Representatives of State Farm, Progressive and Geico did not respond to requests for comment.

But two industry groups pushed back on the consumer groups’ criticisms, saying insurers “took appropriate steps immediately” to make refunds in 2020. But they say the number of total miles driven soon rebounded, and dangerous trends emerged, like more speeding and fewer people wearing seatbelts.

They point to the National Highway Traffic Safety Administration’s traffic crash data, which showed 38,824 people were killed nationwide in crashes in 2020, the highest number of road fatalities since 2007. In Illinois, 1,194 people died as a result of crashes in 2020, up 18.3% from the number of road deaths statewide in 2019.

“Providing new premium reductions, as being called for by some groups, when the number of crashes, losses and inflation is increasing would be unwise and counter to the longer-term trends that have existed since the pandemic’s early days,” says Steve Schneider, vice president of state government relations for the America Property Casualty Insurance Association, a trade group representing insurers.

Kevin Martin, executive director of the Illinois Insurance Association, says empty pandemic roads were just a short-term aberration.

“It is important for stable and accurate insurance pricing ... [to] look at the long-term patterns impacting driving and loss trends,” Martin says.

State Farm accounts for about 29% of the Illinois automobile insurance market followed by Allstate with 11.5%, Progressive with nearly 9% and Geico about 7%, according to 2020 data.

Gathering and posting auto insurance data is rarely done in Illinois, even though some other states, notably California, routinely make such information public.
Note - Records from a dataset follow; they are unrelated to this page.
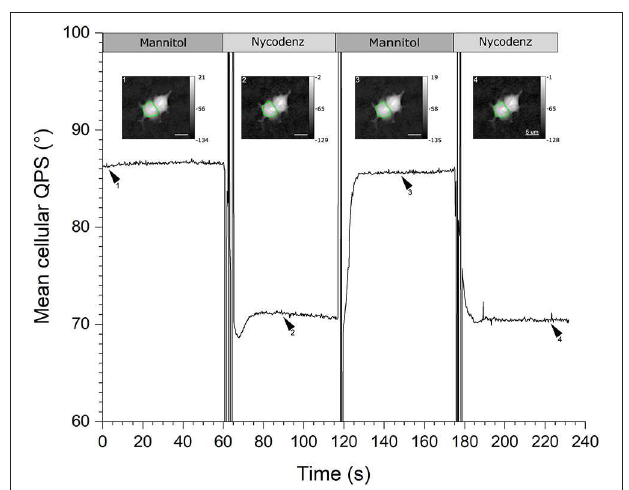
FIGURE 5 | QPS stabilization time. Graph showing the mean cellular QPS of one HEK293T cell during the two-solution decoupling approach. The QPS is averaged over the cell body delineated by the green contour line, shown in the insets. The quantitative-phase images correspond to the time-points as defined by the respective arrowheads. Rectangles across the top illustrate the perfusion sequence of the mannitol- (dark gray) and Nycodenz-based (light gray) solutions. The mean cellular QPS as well as the color bars of the insets are expressed in degrees and the scale bars are 5 µ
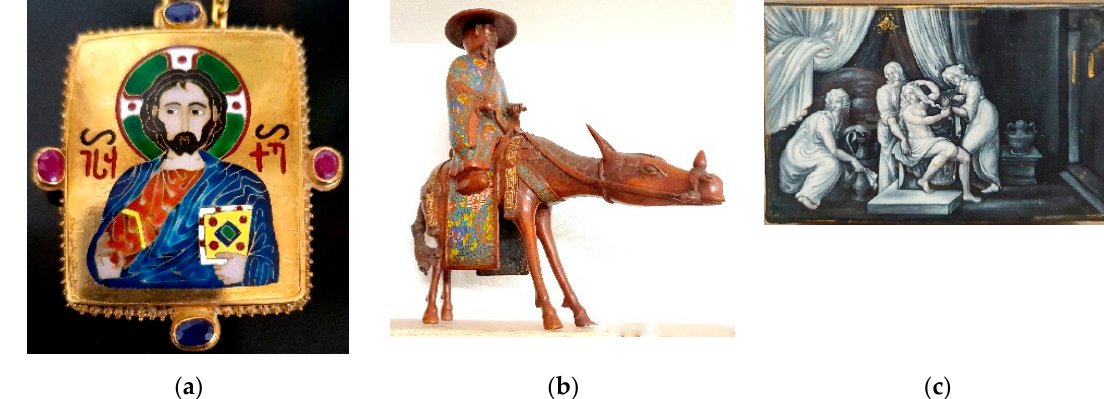
Figure 1. Examples of decorative enameled objects preserved and exhibited at the ARtCHIVIO museum in Ponte San Pietro (BG), Italy: ( a ) cloisonné enamel on gold icon in byzantine style, end of 20th century; ( b ) Champlevé enamel on bronze two-pieces statue, end of 19th century; ( c ) Enamel peint representing “Psyche’s toilet” by Jules Sarlandie, end of 19th century. Image courtesy of ARtCHIVIO museum, Ponte San Pietro (BG), Italy.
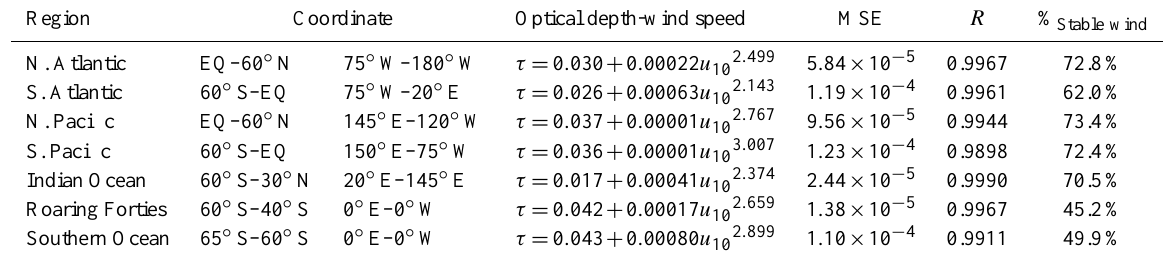
Table 4. Aerosol optical depth ( τ )-wind speed ( u 10 ) dependence of the fitting function in global oceanic regions. Region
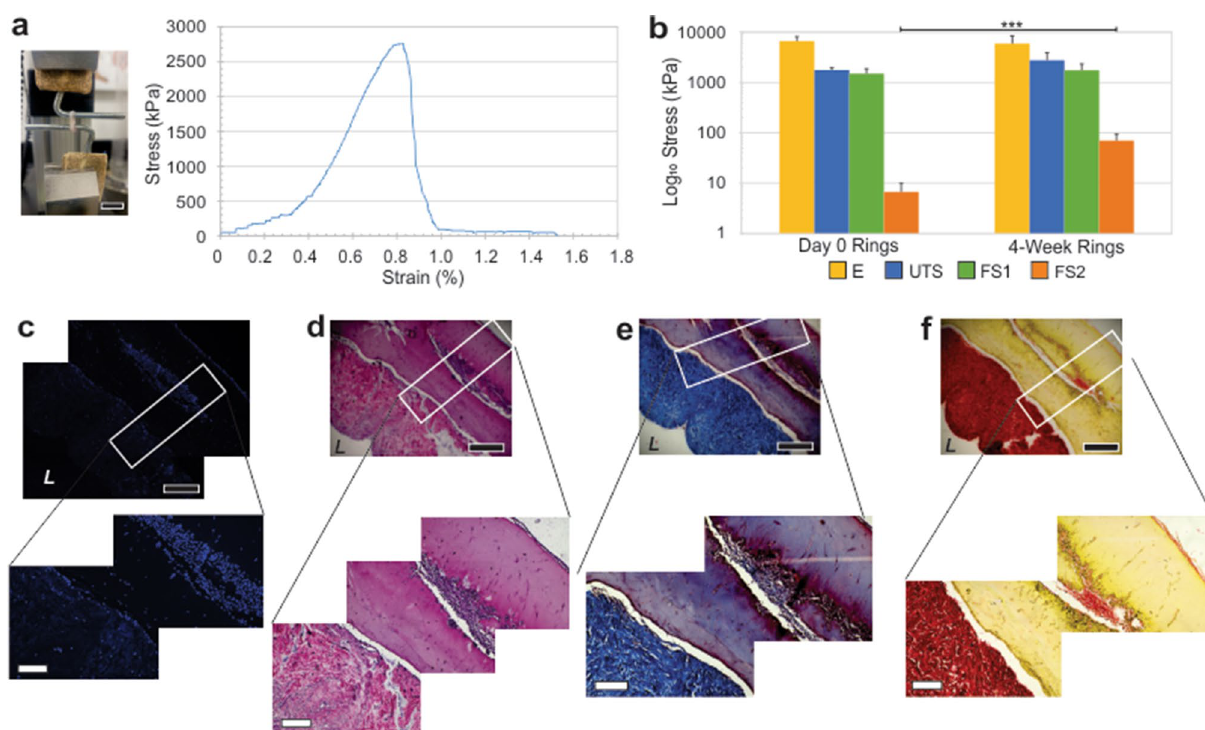
Figure 9. Engineered Alloderm rings exhibit long-term viability. Alloderm-integrated rings cultured for 4 weeks showed retainment of mechanical integrity. ( a ) A 4-week cultured Alloderm ring sample in the tensile setup with the associated average stress–strain curve. ( b ) Average elastic modulus (E), ultimate tensile strength (UTS), failure strength 1 (FS1), and failure strength 2 (FS2) for the day 0 and 4-week rings showing mechanics were maintained over the 4 week period; in fact, FS2 significantly increased after 4 weeks in culture indicating development of ECM strengthening the tissue. Histological analyses of 4-week rings stained for ( c ) fluorescence DAPI, ( d ) H&E, ( e ) Masson’s Trichrome, and ( f ) picrosirius red showing maintenance of tissue integrity and cellularity over time. Black scale bars = 500 µm; white scale bars = 200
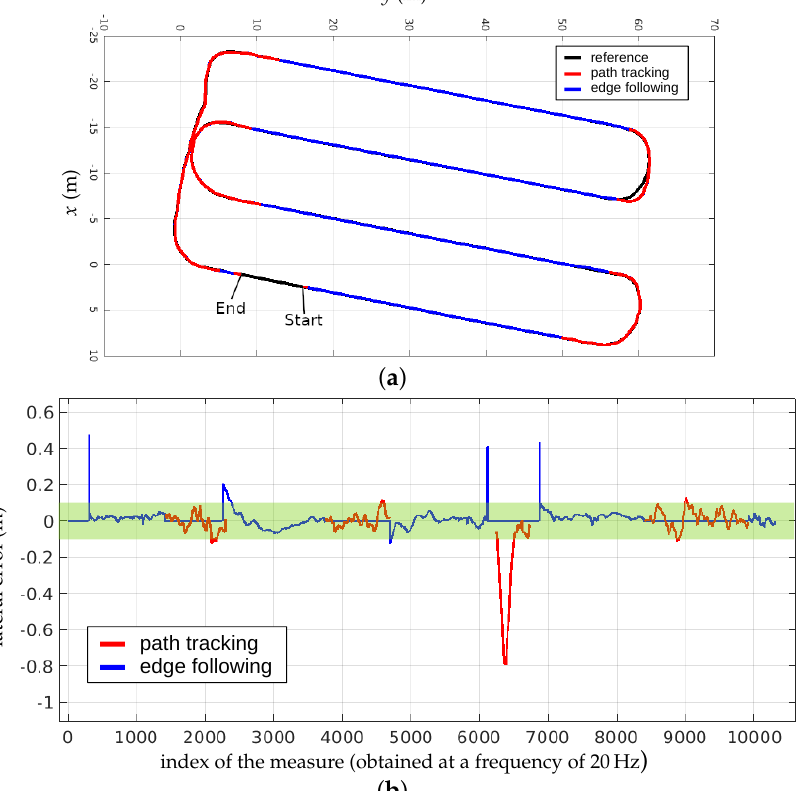
Figure 10. Results of experiment 2. ( a ) Absolute position ( x , y ) of the robot. In red, the robot is in path tracking mode; in blue, it is in furrow pursuing mode. The black trajectory corresponds to reference trajectory to follow. ( b ) Lateral error in the Frénet frame of the local trajectory. For path tracking (in red), the local trajectory is the reference trajectory, and for furrow pursuing (in blue), it is built from the furrow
Unlike in some other states, California regulators have mandated refunds for consumers rather than just suggesting that companies provide them.

Caron Brookens, a spokeswoman for the Illinois Department of Insurance, says that, although Illinois law doesn’t give the agency the authority to order refunds, “IDOI is pursuing legislation with members of the General Assembly to increase transparency and accountability in its work to regulate insurance companies.”